The anxiety of public observation is private as well when, even in the most intimate and genuine of acts, we cast ourselves as being observed. It is the seeing of yourself as seen, rather than as seer. Perhaps it’s like privately enjoying The Hobbit trilogy or a bad rom-com, but, if you were to watch the same thing in a group of friends, you would have to comment that no, this is not particularly successful. What are the parameters? When you ask yourself the question what do you enjoy? it starts to feel like any answer must be artificial, since it won’t be the pure enjoyment itself.
The meditation of the big poem at the center, “American Beauty,” is how to “learn art” today—how, given the problems and climates conjured in the first two sections, to educate oneself. In keeping with the book, the particularities are film. What should the looker look for? What should the consumer of art learn? Jollimore colloquializes this heavy, old discussion with the “corruption of our youth” theme, perhaps even older (given Socrates was convicted for it). He speaks to the adult about kids:
Let’s tell them, in fact,
that the movies are positively
bad for them.
Because, first of all,
there’s some truth to that.
And because, secondly,
they understand better
than the rest of us, sometimes,
that getting too much of what’s good for you
is not always good for you.
One of America’s many euphemisms for education is “to go outside.” Jollimore voices that, but points the kids in the direction of the movie theater. What will they learn there? To look at evil from where good is, and then at good from where evil is. The corruption of the youth is the disruption of what is called good—of showing different perspectives, which so much art has done so well for so long. The education of art is nothing less than the freedom of a mind when art shifts what had been fixed perspectives.

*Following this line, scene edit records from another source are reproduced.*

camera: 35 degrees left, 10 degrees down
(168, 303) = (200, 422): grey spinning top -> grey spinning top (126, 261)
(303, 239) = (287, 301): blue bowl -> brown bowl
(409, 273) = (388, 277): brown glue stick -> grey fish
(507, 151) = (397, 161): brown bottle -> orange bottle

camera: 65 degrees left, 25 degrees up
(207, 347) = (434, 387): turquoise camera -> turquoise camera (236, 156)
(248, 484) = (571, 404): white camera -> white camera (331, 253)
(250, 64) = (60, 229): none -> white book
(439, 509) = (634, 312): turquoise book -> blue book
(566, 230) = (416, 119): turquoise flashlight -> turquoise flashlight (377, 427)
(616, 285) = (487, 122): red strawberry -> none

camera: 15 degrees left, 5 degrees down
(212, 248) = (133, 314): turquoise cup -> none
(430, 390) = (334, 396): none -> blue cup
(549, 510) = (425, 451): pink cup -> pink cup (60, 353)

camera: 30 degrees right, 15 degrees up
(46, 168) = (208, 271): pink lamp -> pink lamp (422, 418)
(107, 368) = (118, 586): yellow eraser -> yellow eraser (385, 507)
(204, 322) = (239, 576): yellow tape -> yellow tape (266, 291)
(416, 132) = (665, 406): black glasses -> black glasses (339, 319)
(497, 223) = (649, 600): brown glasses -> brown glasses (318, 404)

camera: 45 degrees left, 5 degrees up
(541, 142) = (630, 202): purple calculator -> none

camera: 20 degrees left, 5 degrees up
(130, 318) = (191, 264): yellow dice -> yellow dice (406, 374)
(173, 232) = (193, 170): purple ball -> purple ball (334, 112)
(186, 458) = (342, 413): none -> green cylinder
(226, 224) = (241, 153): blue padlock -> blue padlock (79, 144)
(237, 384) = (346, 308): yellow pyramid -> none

To get back to where we started, Jollimore reminds us of the ever-present nature of a view:
no viewing is privileged, no viewing comes closer
than any other viewing to being a genuinely
‘true’ or ‘real’ experience (whatever, in this context,
true or real might mean), and there is therefore
no way to attach to a film a precise date
and time.
“The Adventure”
In this sense, nothing can be “re-read” since it’s not a duplication, it’s not the thing done over, but something new: a new production of Cat on a Hot Tin Roof, or the Mass in B Minor heard at age sixty versus twenty, or “Soonest Mended” read again the next day because you wanted again the same sad feeling you got when you read the end, but it didn’t come the second time. The viewer has no choice but to see it now, but the experience is always that it’s already happened, and you’re a little late: “that world, that Italy, that cinematic / moment, have vanished. . .” This seems unfair, to be constantly arriving late, having missed the moment, and Jollimore ruminates:
It is perhaps
the cruelty of the world, or perhaps just the cruelty
of art, which depicts and pretends to preserve
the world, to keep this vanishing constantly in view
We accept his first “perhaps,” but cannot believe the second. If the cruelty of representation—of art—is that it pretends to be real, while it is as memory is to living, that cruelty is of the world it is a part of, and not of its making. “The world” is the world of human experience, which is always already happening: things gone recollected. That Jollimore knows this is clear, but our frailty is such that we will hate the messenger that tells us what the truth is before we would hate the truth, and art is the messenger from the world.